De acordo com os autos, nos quais o Paranaíba Agora teve acesso com exclusividade, o caso ocorreu em janeiro de 2024, em um bar do município. Conforme a denúncia do Ministério Público, o vereador ameaçou a vítima durante um desentendimento e, em seguida, utilizou uma arma de fogo para intimidá-la.
A condenação foi definida em primeira instância e posteriormente mantida pelo Tribunal de Justiça de Minas Gerais (TJMG), que negou provimento aos recursos apresentados pela defesa.
Na sequência, a defesa recorreu ao STJ, mas o recurso não foi conhecido pela Corte. Com isso, houve o trânsito em julgado da decisão, encerrando a tramitação do processo.
Durante o andamento, a Justiça considerou comprovadas a autoria e a materialidade dos crimes, com base em provas colhidas ao longo da investigação e da instrução processual.
Nossa redação entrou em contato com o vereador, abrindo espaço para que ele pudesse se manifestar. Em nota, o parlamentar afirmou que “trata-se de uma desavença que foi interpretada de forma equivocada” e que, segundo ele, “ainda é cabível de recursos”. Ele destaca ainda que a “condenação imposta, que foi prestação de serviços à comunidade, não atrapalha nas atribuições da Câmara nem no meu legislar”.
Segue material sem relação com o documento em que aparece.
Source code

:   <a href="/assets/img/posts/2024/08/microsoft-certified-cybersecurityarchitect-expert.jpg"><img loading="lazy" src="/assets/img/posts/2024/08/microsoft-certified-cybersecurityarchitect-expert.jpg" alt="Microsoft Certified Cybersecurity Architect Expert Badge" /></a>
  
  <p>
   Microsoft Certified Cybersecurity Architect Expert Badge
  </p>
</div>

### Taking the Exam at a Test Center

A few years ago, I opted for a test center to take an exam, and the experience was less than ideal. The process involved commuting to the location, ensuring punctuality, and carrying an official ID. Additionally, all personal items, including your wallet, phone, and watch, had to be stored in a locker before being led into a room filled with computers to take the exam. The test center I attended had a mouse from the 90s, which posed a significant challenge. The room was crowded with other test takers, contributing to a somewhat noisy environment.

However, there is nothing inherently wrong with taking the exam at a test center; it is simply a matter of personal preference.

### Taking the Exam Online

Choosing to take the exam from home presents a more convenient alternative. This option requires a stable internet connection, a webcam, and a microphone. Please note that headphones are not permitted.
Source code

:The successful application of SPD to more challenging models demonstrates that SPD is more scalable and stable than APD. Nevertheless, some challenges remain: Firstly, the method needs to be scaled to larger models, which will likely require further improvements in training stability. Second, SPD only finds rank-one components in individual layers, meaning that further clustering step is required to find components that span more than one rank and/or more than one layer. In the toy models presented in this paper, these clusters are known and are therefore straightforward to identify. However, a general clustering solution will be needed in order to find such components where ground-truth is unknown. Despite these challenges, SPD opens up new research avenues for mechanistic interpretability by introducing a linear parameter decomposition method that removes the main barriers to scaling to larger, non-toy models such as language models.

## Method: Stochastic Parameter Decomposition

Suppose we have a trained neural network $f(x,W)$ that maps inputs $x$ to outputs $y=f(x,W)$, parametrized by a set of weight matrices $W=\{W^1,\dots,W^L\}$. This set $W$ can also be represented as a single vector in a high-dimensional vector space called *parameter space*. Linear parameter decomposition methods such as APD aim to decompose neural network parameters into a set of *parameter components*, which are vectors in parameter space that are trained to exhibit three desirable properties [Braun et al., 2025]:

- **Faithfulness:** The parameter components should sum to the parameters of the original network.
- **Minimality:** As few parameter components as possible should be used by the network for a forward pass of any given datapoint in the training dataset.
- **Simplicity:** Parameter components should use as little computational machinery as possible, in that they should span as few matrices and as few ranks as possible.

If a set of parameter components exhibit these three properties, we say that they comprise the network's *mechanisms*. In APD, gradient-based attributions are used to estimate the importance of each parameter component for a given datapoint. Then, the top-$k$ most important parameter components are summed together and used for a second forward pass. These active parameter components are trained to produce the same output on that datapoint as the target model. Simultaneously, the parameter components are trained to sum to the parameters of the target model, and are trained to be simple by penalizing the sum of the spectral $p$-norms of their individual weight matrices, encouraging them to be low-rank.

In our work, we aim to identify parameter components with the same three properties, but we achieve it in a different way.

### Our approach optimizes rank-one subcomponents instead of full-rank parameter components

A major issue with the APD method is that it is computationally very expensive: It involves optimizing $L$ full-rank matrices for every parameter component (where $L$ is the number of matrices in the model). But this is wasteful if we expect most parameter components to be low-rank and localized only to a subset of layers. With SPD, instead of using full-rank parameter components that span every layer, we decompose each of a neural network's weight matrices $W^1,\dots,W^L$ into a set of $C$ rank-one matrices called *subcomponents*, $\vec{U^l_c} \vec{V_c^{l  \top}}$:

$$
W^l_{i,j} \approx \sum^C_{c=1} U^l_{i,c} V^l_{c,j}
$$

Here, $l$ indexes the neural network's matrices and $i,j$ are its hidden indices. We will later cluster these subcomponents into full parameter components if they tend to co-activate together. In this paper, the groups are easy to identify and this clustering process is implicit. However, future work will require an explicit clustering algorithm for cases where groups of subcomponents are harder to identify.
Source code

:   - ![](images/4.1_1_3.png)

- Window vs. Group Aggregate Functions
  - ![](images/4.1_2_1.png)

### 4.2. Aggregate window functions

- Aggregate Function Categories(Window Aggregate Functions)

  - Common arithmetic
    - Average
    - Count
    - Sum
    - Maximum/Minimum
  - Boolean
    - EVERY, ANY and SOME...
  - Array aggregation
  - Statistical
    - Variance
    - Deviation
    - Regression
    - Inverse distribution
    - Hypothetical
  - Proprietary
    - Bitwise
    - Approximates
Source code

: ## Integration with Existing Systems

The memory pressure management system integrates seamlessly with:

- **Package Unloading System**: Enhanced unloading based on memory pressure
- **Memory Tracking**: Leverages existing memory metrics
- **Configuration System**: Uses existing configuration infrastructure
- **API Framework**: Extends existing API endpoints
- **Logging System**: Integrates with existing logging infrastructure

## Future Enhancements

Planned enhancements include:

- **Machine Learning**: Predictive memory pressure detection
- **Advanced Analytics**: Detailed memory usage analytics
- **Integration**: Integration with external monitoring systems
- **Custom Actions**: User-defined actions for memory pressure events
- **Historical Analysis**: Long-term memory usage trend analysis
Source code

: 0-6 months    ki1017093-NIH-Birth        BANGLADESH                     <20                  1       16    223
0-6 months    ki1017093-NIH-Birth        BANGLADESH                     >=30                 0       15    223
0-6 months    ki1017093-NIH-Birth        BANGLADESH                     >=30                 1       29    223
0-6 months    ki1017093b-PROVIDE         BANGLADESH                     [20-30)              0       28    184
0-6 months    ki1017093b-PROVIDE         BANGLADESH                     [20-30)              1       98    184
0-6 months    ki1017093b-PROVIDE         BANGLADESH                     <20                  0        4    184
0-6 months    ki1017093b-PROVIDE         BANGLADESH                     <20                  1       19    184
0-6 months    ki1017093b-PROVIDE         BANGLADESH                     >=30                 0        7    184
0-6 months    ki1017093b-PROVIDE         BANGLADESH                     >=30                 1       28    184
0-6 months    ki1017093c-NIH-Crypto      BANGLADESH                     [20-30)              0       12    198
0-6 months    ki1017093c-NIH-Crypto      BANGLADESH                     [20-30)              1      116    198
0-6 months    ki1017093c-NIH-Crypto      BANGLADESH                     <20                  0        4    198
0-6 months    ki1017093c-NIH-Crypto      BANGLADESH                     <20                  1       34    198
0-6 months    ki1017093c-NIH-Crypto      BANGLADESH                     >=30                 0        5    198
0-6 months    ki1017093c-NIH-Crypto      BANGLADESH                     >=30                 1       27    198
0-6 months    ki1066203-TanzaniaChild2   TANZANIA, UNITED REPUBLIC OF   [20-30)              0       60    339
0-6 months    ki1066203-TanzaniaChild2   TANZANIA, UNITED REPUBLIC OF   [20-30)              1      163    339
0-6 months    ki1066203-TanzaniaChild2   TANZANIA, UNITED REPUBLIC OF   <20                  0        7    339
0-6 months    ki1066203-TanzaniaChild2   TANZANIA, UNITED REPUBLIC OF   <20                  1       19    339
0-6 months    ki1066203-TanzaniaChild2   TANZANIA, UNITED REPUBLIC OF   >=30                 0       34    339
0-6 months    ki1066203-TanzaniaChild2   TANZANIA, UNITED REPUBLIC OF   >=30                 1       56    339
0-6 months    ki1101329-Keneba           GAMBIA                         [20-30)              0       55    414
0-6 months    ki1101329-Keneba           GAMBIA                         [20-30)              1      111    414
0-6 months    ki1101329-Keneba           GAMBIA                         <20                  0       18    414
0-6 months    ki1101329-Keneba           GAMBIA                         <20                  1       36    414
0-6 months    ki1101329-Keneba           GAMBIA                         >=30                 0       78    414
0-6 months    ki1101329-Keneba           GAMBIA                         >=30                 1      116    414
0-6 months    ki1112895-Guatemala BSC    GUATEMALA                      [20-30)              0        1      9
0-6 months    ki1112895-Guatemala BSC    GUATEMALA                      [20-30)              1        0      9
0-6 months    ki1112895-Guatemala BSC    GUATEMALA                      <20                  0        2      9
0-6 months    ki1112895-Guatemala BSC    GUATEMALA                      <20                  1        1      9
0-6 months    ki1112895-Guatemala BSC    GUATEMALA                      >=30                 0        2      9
O vereador encerra a manifestação ressaltando que foi condenado injustamente por um crime de ameaça onde não houve ameaça e que está à disposição da população, com ou sem mandato.
Nós também entramos em contato com a Câmara Municipal de São Gotardo e abrimos o mesmo espaço para a Casa Legislativa, pudesse comentar o caso. Em nota, a Assessoria da Comunicação informou que, “a Câmara Municipal de São Gotardo reitera o seu compromisso com a transparência, a ética e o respeito ao devido processo legal, informando que quaisquer medidas administrativas decorrentes de decisão judicial serão adotadas estritamente conforme a legislação vigente e os trâmites institucionais cabíveis”.